Et voilà, encore un exemple ! Et je me retrouve tout seul, et je parle tout seul ! C’est… c’est ça la théorie du chaos" Malcom (Jurassic Park, 1993)

La matière, c'est un drôle de mot pour des mots. Je ne vais pas vous sortir la définition du Larousse mais je ne sais pas trop à quoi m'en tenir. Une idée de roman, est-ce de la matière ? Une scène, un calembour, un quiproquo, les ficelles d'une tragédie, un flashback original, est-ce de la matière ? Un personnage, sa psychologie, son évolution, est-ce de la matière ? Un twist, un synopsis, un résumé, une bonne fin, une surprise, est-ce de la matière ? Ou encore un poème, une image, un paysage ? On croit connaître son idée d'histoire, ses personnages et sa fin mais c'est faux. Ils ne sont pas de la matière, ils n'ont pas une forme définitive qui pourraient se transformer avec le temps et la force des choses. Il faut essayer de les saisir sur le vif de chaque instant. Je croyais que tel personnage se mettrait en colère à l'annonce d'une nouvelle mais ce n'est plus le cas. Il se réfugie dans un autre sentiment, il a grandi avec moi et démontre tous les symptômes de s'en foutre complètement (par exemple). Le personnage en est presque réel, à évoluer dans la même temporalité que moi, auteur. Dans le cadre de l'intrigue que j'avais imaginée (et ce n'est que moi), j'improvise la vie des personnages, leurs pensées, leurs humours, leurs relations avec le monde et les autres, leurs visions, leurs souvenirs, leurs manières d'avancer. Parfois, ils partent dans le sens opposé, parfois, ils devancent toute expectation. Parfois, ils échouent, ils régressent. Ils n'ont rien à dire ou trop à dire. Ils ne savent pas qu'ils sont lus, c'est le seul secret qu'il faut leur préserver.


...Et le tri

Rester debout mais à quel prix Sacrifier son instinct et ses envies Les plus essentielles
Mais tout peut changer aujourd’hui Est le premier jour du reste de ta vie Plus confidentiel (Etienne Daho, Le premier jour)

Si le texte est authentique, il n'y a pas de tri qui tienne.

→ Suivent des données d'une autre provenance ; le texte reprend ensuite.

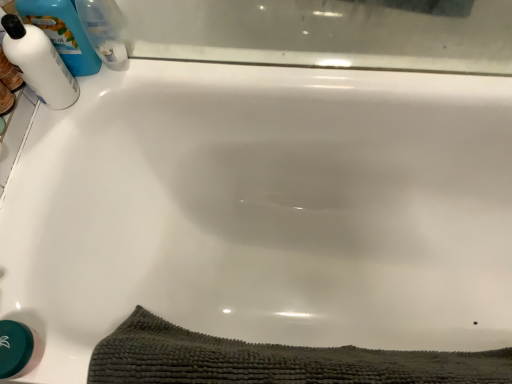
Question: Should I look upward or downward to see blue plastic bottle at upper left, arranged as the third cleaning product when viewed from the left?

Choices:
 (A) down
 (B) up

Answer: (B)

Question: From the image's perspective, would you say white glossy bottle at upper left, which is the 3th cleaning product in right-to-left order, is positioned over dark gray textured bath towel at lower center?

Choices:
 (A) no
 (B) yes

Answer: (B)

Question: Considering the relative sizes of white glossy bottle at upper left, which is the 3th cleaning product in right-to-left order, and dark gray textured bath towel at lower center in the image provided, is white glossy bottle at upper left, which is the 3th cleaning product in right-to-left order, smaller than dark gray textured bath towel at lower center?

Choices:
 (A) no
 (B) yes

Answer: (B)

Question: Considering the relative positions of white glossy bottle at upper left, the 1th cleaning product in the left-to-right sequence, and dark gray textured bath towel at lower center in the image provided, is white glossy bottle at upper left, the 1th cleaning product in the left-to-right sequence, to the left of dark gray textured bath towel at lower center from the viewer's perspective?

Choices:
 (A) yes
 (B) no

Answer: (A)

Question: Does white glossy bottle at upper left, the 1th cleaning product in the left-to-right sequence, have a lesser height compared to dark gray textured bath towel at lower center?

Choices:
 (A) no
 (B) yes

Answer: (B)

Question: From a real-world perspective, is white glossy bottle at upper left, the 1th cleaning product in the left-to-right sequence, over dark gray textured bath towel at lower center?

Choices:
 (A) no
 (B) yes

Answer: (B)

Question: Is white glossy bottle at upper left, the 1th cleaning product in the left-to-right sequence, outside of dark gray textured bath towel at lower center?

Choices:
 (A) no
 (B) yes

Answer: (B)

Question: Is dark gray textured bath towel at lower center facing towards blue plastic bottle at upper left, which is counted as the first cleaning product, starting from the right?

Choices:
 (A) yes
 (B) no

Answer: (B)

Question: Considering the relative sizes of dark gray textured bath towel at lower center and blue plastic bottle at upper left, which is counted as the first cleaning product, starting from the right, in the image provided, is dark gray textured bath towel at lower center thinner than blue plastic bottle at upper left, which is counted as the first cleaning product, starting from the right,?

Choices:
 (A) no
 (B) yes

Answer: (B)

Question: Is dark gray textured bath towel at lower center not inside blue plastic bottle at upper left, arranged as the third cleaning product when viewed from the left?

Choices:
 (A) no
 (B) yes

Answer: (B)

Question: Does dark gray textured bath towel at lower center appear on the right side of blue plastic bottle at upper left, arranged as the third cleaning product when viewed from the left?

Choices:
 (A) no
 (B) yes

Answer: (B)

Question: Can you confirm if dark gray textured bath towel at lower center is bigger than blue plastic bottle at upper left, arranged as the third cleaning product when viewed from the left?

Choices:
 (A) yes
 (B) no

Answer: (A)

Question: Is blue plastic bottle at upper left, which is counted as the first cleaning product, starting from the right, located within dark gray textured bath towel at lower center?

Choices:
 (A) no
 (B) yes

Answer: (A)

Question: Is white glossy bottle at upper left, the 1th cleaning product in the left-to-right sequence, a part of dark gray textured bath towel at lower center?

Choices:
 (A) yes
 (B) no

Answer: (B)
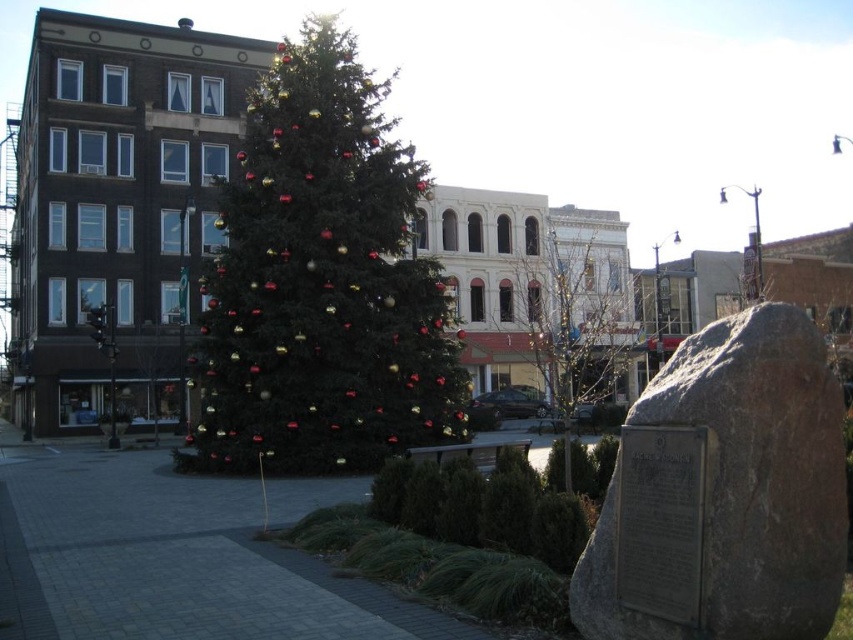
Can you confirm if gray rock at center is positioned to the left of green textured tree at center?

Indeed, gray rock at center is positioned on the left side of green textured tree at center.

The height and width of the screenshot is (640, 853). What do you see at coordinates (763, 468) in the screenshot?
I see `gray rock at center` at bounding box center [763, 468].

Between point (763, 417) and point (514, 307), which one is positioned in front?

Point (763, 417) is more forward.

Identify the location of gray rock at center. The image size is (853, 640). (763, 468).

Is green matte christmas tree at center smaller than green textured tree at center?

Yes.

Is green matte christmas tree at center wider than green textured tree at center?

No, green matte christmas tree at center is not wider than green textured tree at center.

The height and width of the screenshot is (640, 853). Identify the location of green matte christmas tree at center. (321, 284).

Between green matte christmas tree at center and gray rock at center, which one appears on the left side from the viewer's perspective?

From the viewer's perspective, green matte christmas tree at center appears more on the left side.

Is green matte christmas tree at center to the right of gray rock at center from the viewer's perspective?

Incorrect, green matte christmas tree at center is not on the right side of gray rock at center.

At what (x,y) coordinates should I click in order to perform the action: click on green matte christmas tree at center. Please return your answer as a coordinate pair (x, y). Looking at the image, I should click on (321, 284).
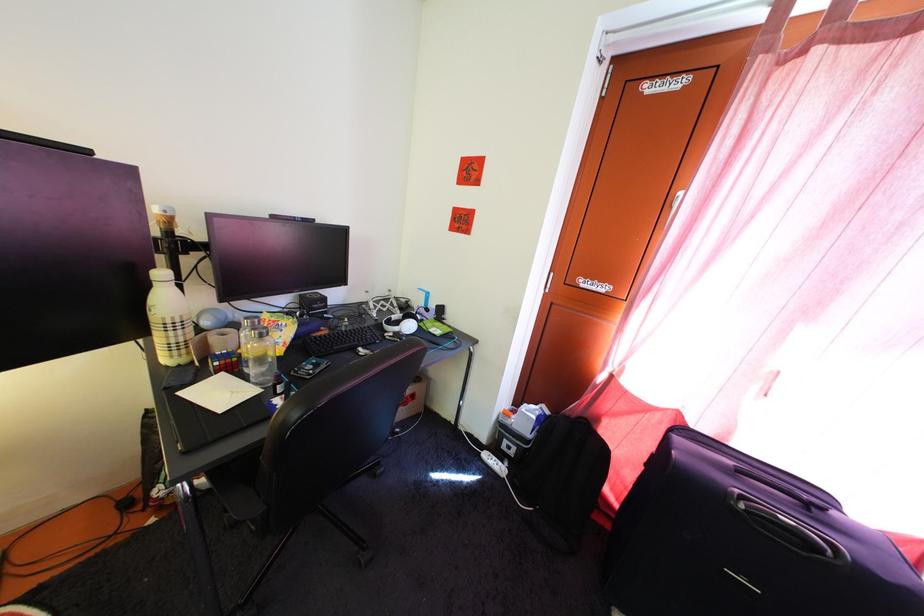
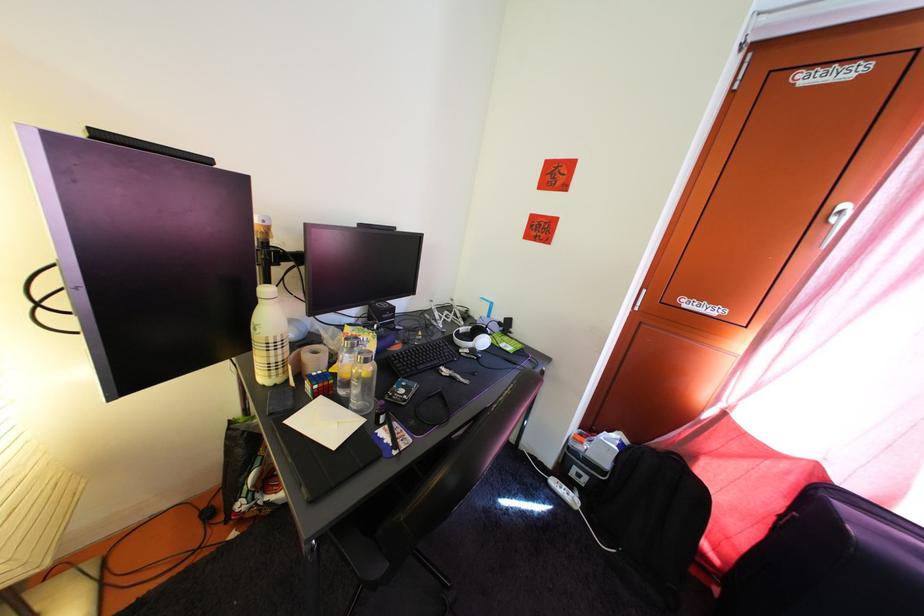
Question: Based on the continuous images, in which direction is the camera rotating? Reply with the corresponding letter.

Choices:
 (A) Left
 (B) Right
 (C) Up
 (D) Down

Answer: (A)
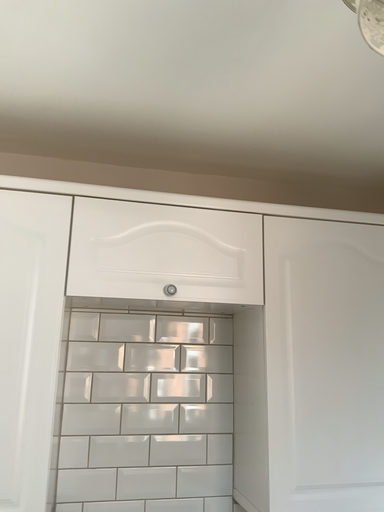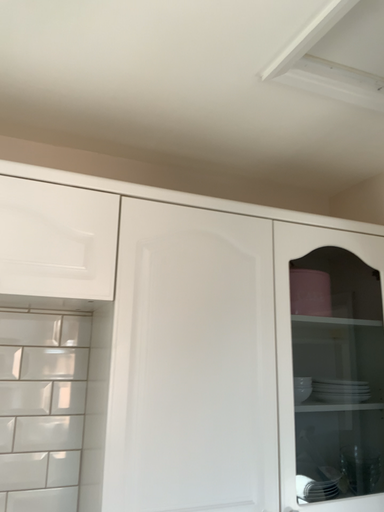
Question: How did the camera likely rotate when shooting the video?

Choices:
 (A) rotated left
 (B) rotated right

Answer: (B)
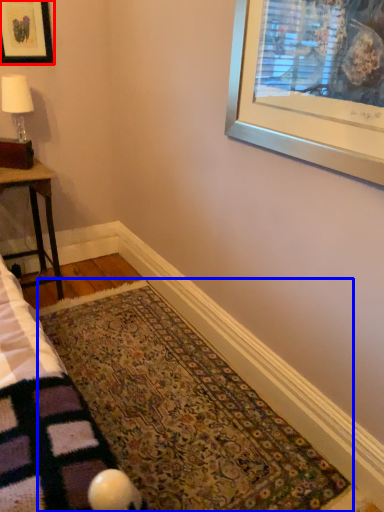
Question: Which object appears closest to the camera in this image, picture frame (highlighted by a red box) or mat (highlighted by a blue box)?

Choices:
 (A) picture frame
 (B) mat

Answer: (B)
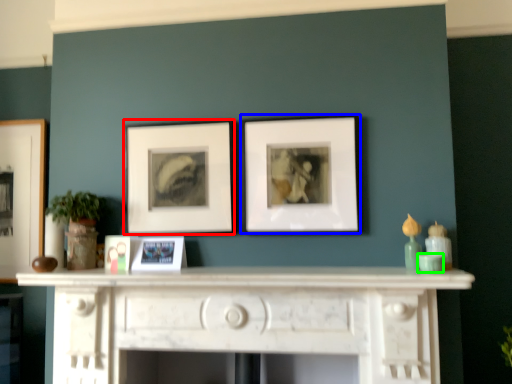
Question: Based on their relative distances, which object is farther from picture frame (highlighted by a red box)? Choose from picture frame (highlighted by a blue box) and teal (highlighted by a green box).

Choices:
 (A) picture frame
 (B) teal

Answer: (B)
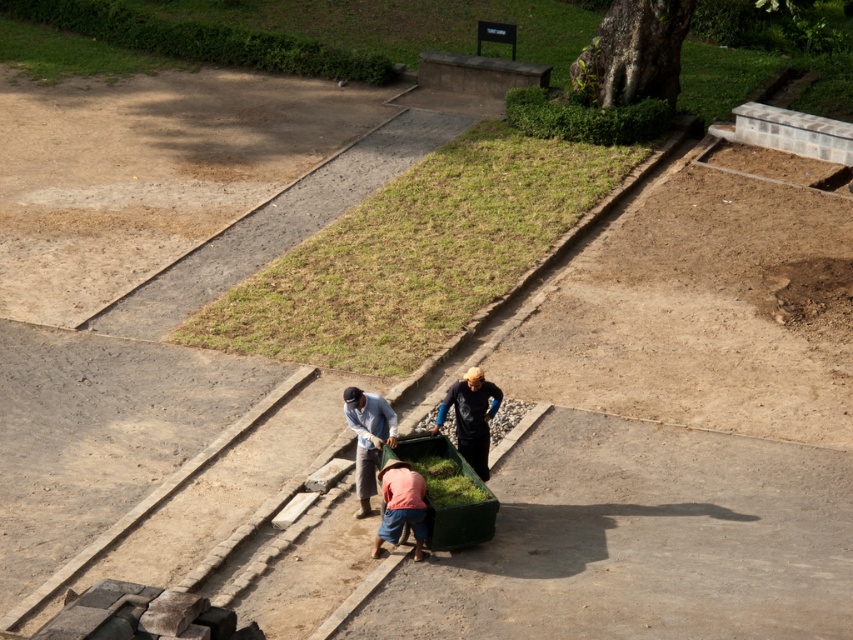
You are a visitor at the garden and see the green matte cart at center and the light blue denim shirt at center. Which object is closer to the ground?

The green matte cart at center is positioned under the light blue denim shirt at center, so the green matte cart at center is closer to the ground.

Based on the scene description, where is the black matte shirt at center located in terms of coordinates?

The black matte shirt at center is located at coordinates point (471, 417).

You are standing at the point with coordinates point (392, 540) and want to move towards the point with coordinates point (476, 426). Which direction should you move to get closer to your destination?

You should move towards the point (476, 426), which is closer to you than point (392, 540), so moving forward would bring you closer.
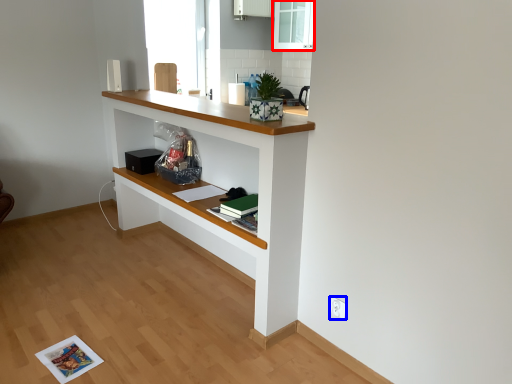
Question: Which point is closer to the camera, glass door (highlighted by a red box) or electric outlet (highlighted by a blue box)?

Choices:
 (A) glass door
 (B) electric outlet

Answer: (B)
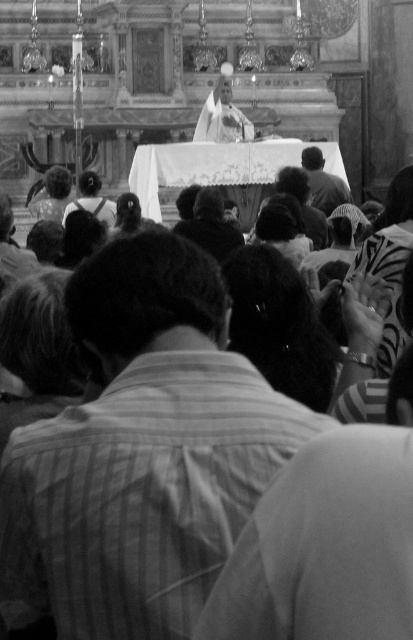
Question: Which point is farther to the camera?

Choices:
 (A) dark hair at upper center
 (B) striped fabric shirt at center

Answer: (A)

Question: Does striped fabric shirt at center appear on the left side of dark hair at upper center?

Choices:
 (A) no
 (B) yes

Answer: (B)

Question: Is striped fabric shirt at center to the left of dark hair at upper center from the viewer's perspective?

Choices:
 (A) no
 (B) yes

Answer: (B)

Question: Can you confirm if striped fabric shirt at center is thinner than dark hair at upper center?

Choices:
 (A) no
 (B) yes

Answer: (A)

Question: Which of the following is the farthest from the observer?

Choices:
 (A) striped fabric shirt at center
 (B) dark hair at upper center

Answer: (B)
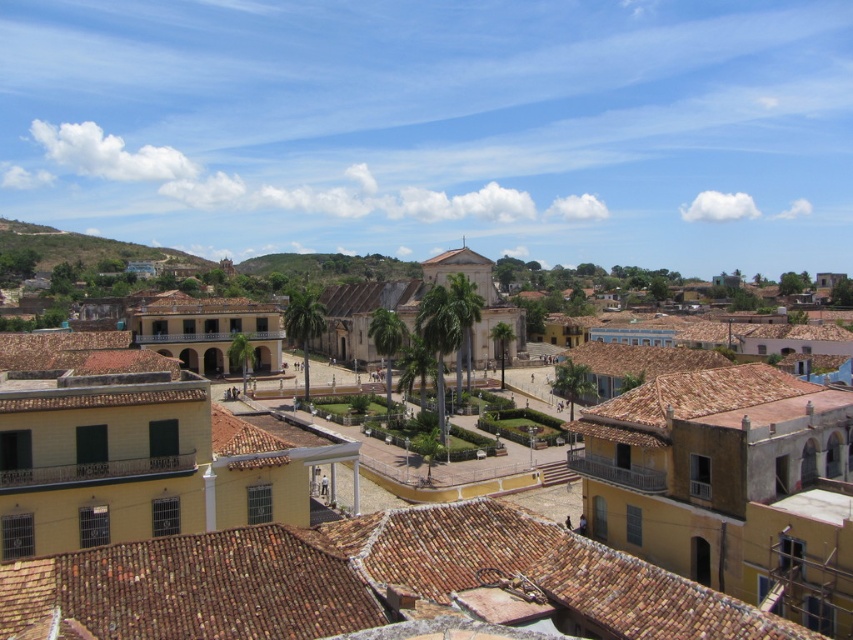
Based on the photo, you are an architect designing a new building in the town square. You need to decide whether to place a large statue between the brown tile roof at lower center and the green grassy hillside at upper left. Based on their widths, which side should the statue be placed closer to?

The brown tile roof at lower center is thinner than the green grassy hillside at upper left, so the statue should be placed closer to the brown tile roof at lower center to maintain balance in the design.

You are planning to install a new solar panel system on the yellow clay roof tiles at center. Considering the width of the roof compared to the green grassy hillside at upper left, will the solar panels fit comfortably without overlapping the edges of the roof?

The yellow clay roof tiles at center has a lesser width compared to the green grassy hillside at upper left, so the solar panels may not fit comfortably without overlapping the edges of the roof due to the narrower width of the roof.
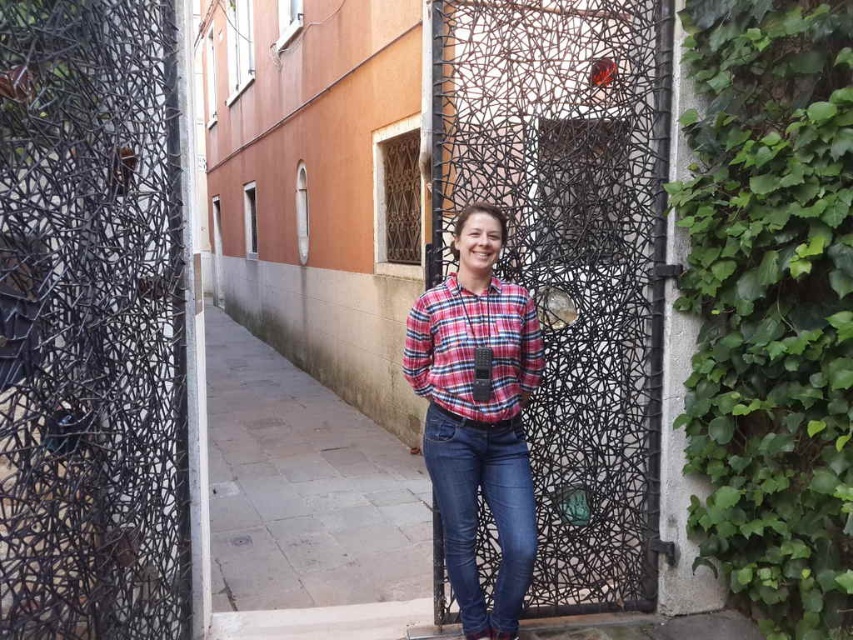
Does black wire mesh at center come in front of black textured door at center?

Yes, it is in front of black textured door at center.

This screenshot has width=853, height=640. What are the coordinates of `black wire mesh at center` in the screenshot? It's located at (91, 323).

This screenshot has width=853, height=640. Find the location of `gray concrete pavement at center`. gray concrete pavement at center is located at coordinates (305, 486).

Does gray concrete pavement at center have a lesser width compared to plaid cotton shirt at center?

Yes, gray concrete pavement at center is thinner than plaid cotton shirt at center.

Locate an element on the screen. Image resolution: width=853 pixels, height=640 pixels. gray concrete pavement at center is located at coordinates pyautogui.click(x=305, y=486).

Which is more to the left, black wire mesh at center or gray concrete pavement at center?

From the viewer's perspective, gray concrete pavement at center appears more on the left side.

Which of these two, black wire mesh at center or gray concrete pavement at center, stands shorter?

gray concrete pavement at center

Is point (155, 387) positioned in front of point (277, 378)?

That is True.

At what (x,y) coordinates should I click in order to perform the action: click on black wire mesh at center. Please return your answer as a coordinate pair (x, y). This screenshot has height=640, width=853. Looking at the image, I should click on (91, 323).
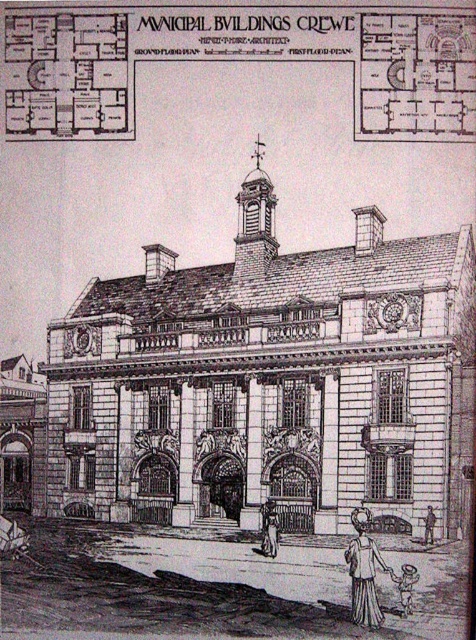
You are an architect reviewing the Municipal Buildings in Crewe. You notice the stone textured church at center and the smooth gray statue at center in the design. Which one do you think occupies more space in the architectural rendering?

The stone textured church at center has a larger size compared to the smooth gray statue at center, so it occupies more space in the architectural rendering.

You are an architect reviewing the Municipal Buildings in Crewe rendering. You need to determine which of the two points, point (77, 316) or point (263, 516), is closer to the camera. Based on the rendering, which point is closer?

Il n'existe pas de mauvaises idées, mais des idées non ou pas assez explorées. C'est d'ailleurs sur cet unique aspect que je me permets de juger un texte quel qu’il soit. Je n'estimerais jamais qu'un récit va dans la mauvaise direction ou qu'une intrigue est faible, je n'en suis pas à compter le nombre de surprises, de retournements de situation, etc. qui feront que l'histoire développée est bonne ou non. C'est l'auteur qui effectue une sélection inconsciente des idées qui l'inspirent, qu'il souhaite exploiter. Ce choix est sûrement le seul qui vaille et doit être respecté. Je prendrais l'exemple de Je me tuerais pour vous. Et autres nouvelles inédites édité chez Grasset-Fayard l'année dernière qui ressortait du placard des écrits oubliés de Scott Fitzgerald. Oubliés et non publiés pour une bonne raison car seul l'auteur aurait pu nous la donner. Jusqu'à ce tour de force éditorial qui veut vendre sur la notoriété de l'auteur et non sur son choix d'artiste d'exposer son travail. Ces nouvelles ne sont pour moi pas destinées à être publiées et auraient pu être tout simplement mises en libre accès pour les aficionados de l'écrivain. Je déteste écrire cela en considérant le reste de sa merveilleuse œuvre mais elles sont relativement médiocres et inachevées. Je n'arrive pas à imaginer Scott Fitzgerald formuler le vœu de les voir passer à la postérité parce que je ne ressens pas la même passion qu'autrefois à creuser la folie et l'extravagance de ses personnages. Ce n'est pas lui rendre justice de mettre ce recueil improvisé (c'est le cas de le dire) au même niveau que Tous les jeunes gens tristes, l'ouvrage qui m'a fait connaître Scott Fitzgerald. Tout tient alors dans le fait que le tri n'est pas une activité à laquelle se soumet l'écrivain et qui pourrait en conséquence être déléguée à un éditeur par exemple. C'est une maîtrise du propos et de sa propre œuvre, à la manière d'un musicien improvisateur qui connaît l'harmonie du morceau mais pas sa mélodie. Seul l'auteur sait s'il n'a fait qu'effleurer ou réellement improviser sa partition. Seul l'auteur connait la magie que produit la véritable improvisation à laquelle il tend inlassablement.